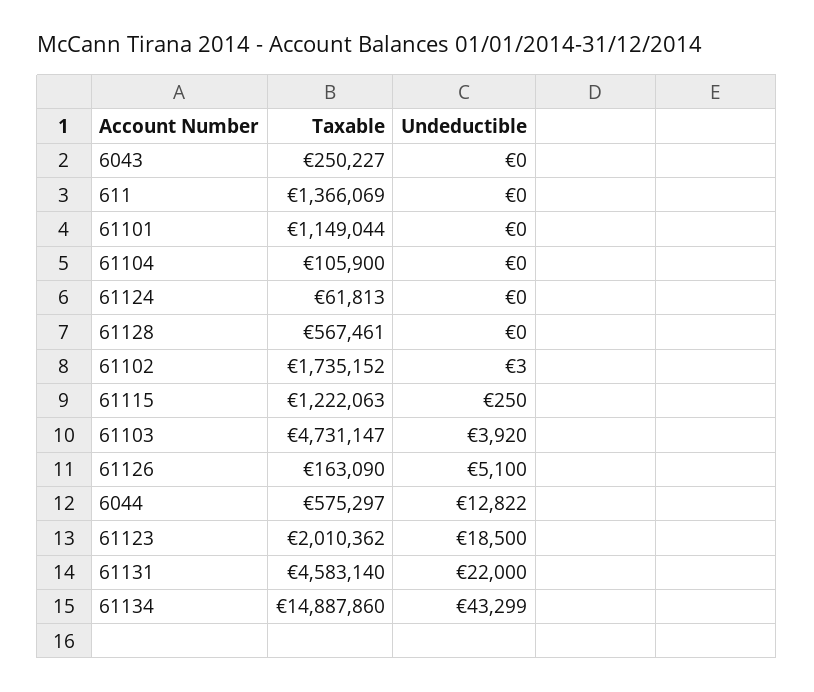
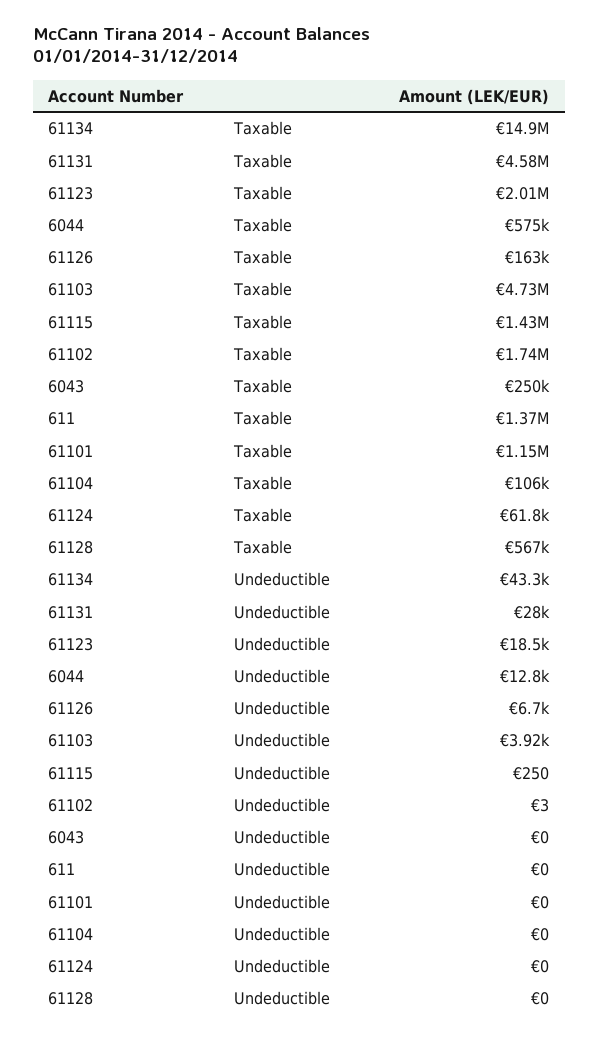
  {
    "Taxable": {
      "6043": 250227,
      "611": 1366069,
      "61101": 1149044,
      "61104": 105900,
      "61124": 61813,
      "61128": 567461,
      "61102": 1735152,
-     "61115": 1222063,
+     "61115": 1430000,
      "61103": 4731147,
      "61126": 163090,
      "6044": 575297,
      "61123": 2010362,
      "61131": 4583140,
      "61134": 14887860
    },
    "Undeductible": {
      "6043": 0,
      "611": 0,
      "61101": 0,
      "61104": 0,
      "61124": 0,
      "61128": 0,
      "61102": 3,
      "61115": 250,
      "61103": 3920,
-     "61126": 5100,
+     "61126": 6700,
      "6044": 12822,
      "61123": 18500,
-     "61131": 22000,
+     "61131": 28000,
      "61134": 43299
    }
  }

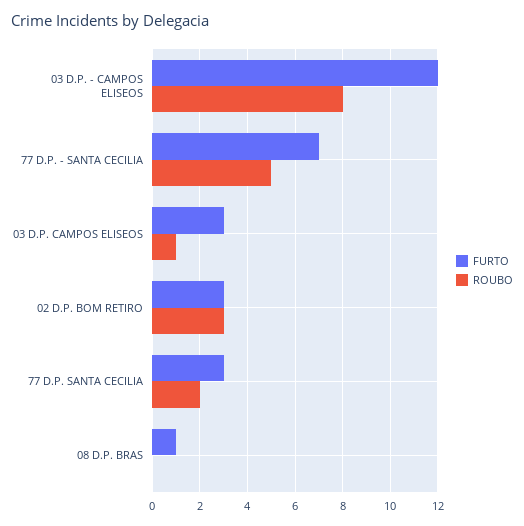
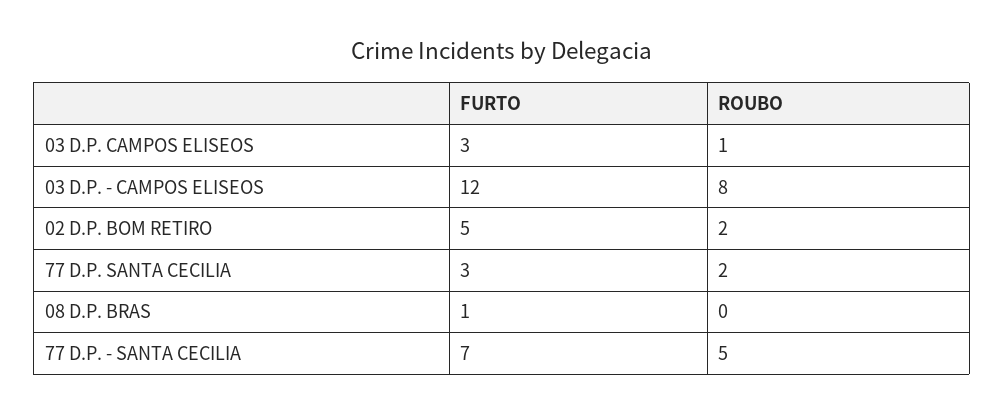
  {
    "FURTO": {
      "03 D.P. - CAMPOS ELISEOS": 12,
      "77 D.P. - SANTA CECILIA": 7,
      "03 D.P. CAMPOS ELISEOS": 3,
-     "02 D.P. BOM RETIRO": 3,
+     "02 D.P. BOM RETIRO": 5,
      "77 D.P. SANTA CECILIA": 3,
      "08 D.P. BRAS": 1
    },
    "ROUBO": {
      "03 D.P. - CAMPOS ELISEOS": 8,
      "77 D.P. - SANTA CECILIA": 5,
      "03 D.P. CAMPOS ELISEOS": 1,
-     "02 D.P. BOM RETIRO": 3,
+     "02 D.P. BOM RETIRO": 2,
      "77 D.P. SANTA CECILIA": 2,
      "08 D.P. BRAS": 0
    }
  }

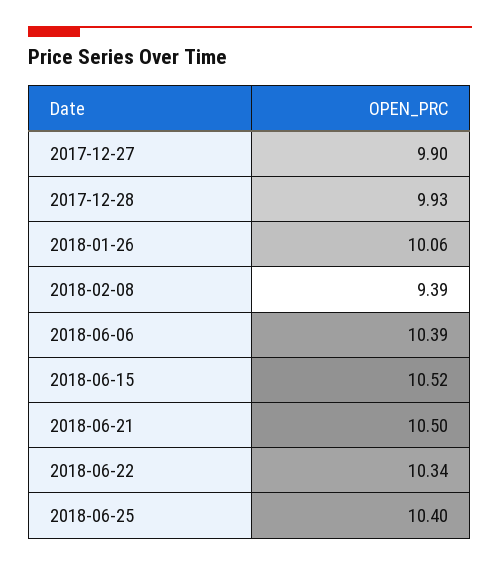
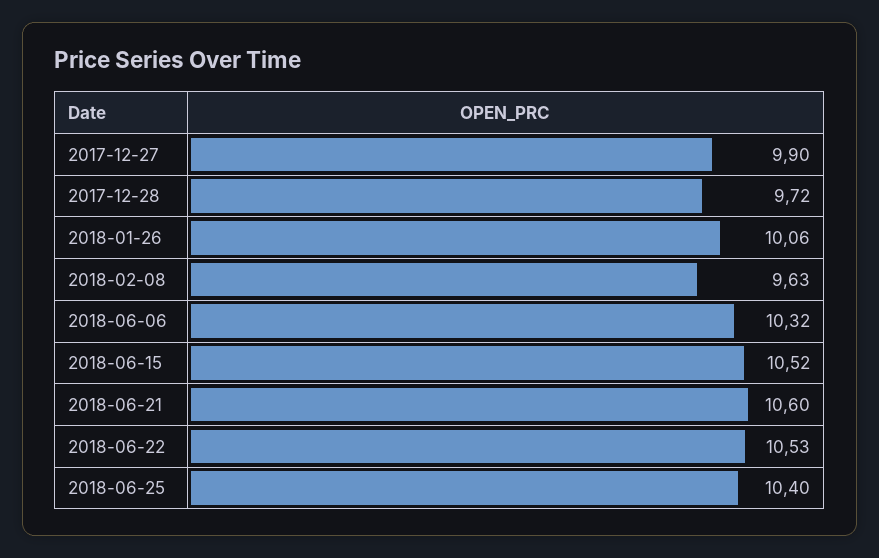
  {
    "2017-12-27": 9.9,
-   "2017-12-28": 9.93,
+   "2017-12-28": 9.72,
    "2018-01-26": 10.06,
-   "2018-02-08": 9.39,
+   "2018-02-08": 9.63,
-   "2018-06-06": 10.39,
+   "2018-06-06": 10.32,
    "2018-06-15": 10.52,
-   "2018-06-21": 10.5,
+   "2018-06-21": 10.6,
-   "2018-06-22": 10.34,
+   "2018-06-22": 10.53,
    "2018-06-25": 10.4
  }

= = = =

# Task item
Scan the material for lines with the word "SANTA". Reply with how many there are, number only.

# Solution below
4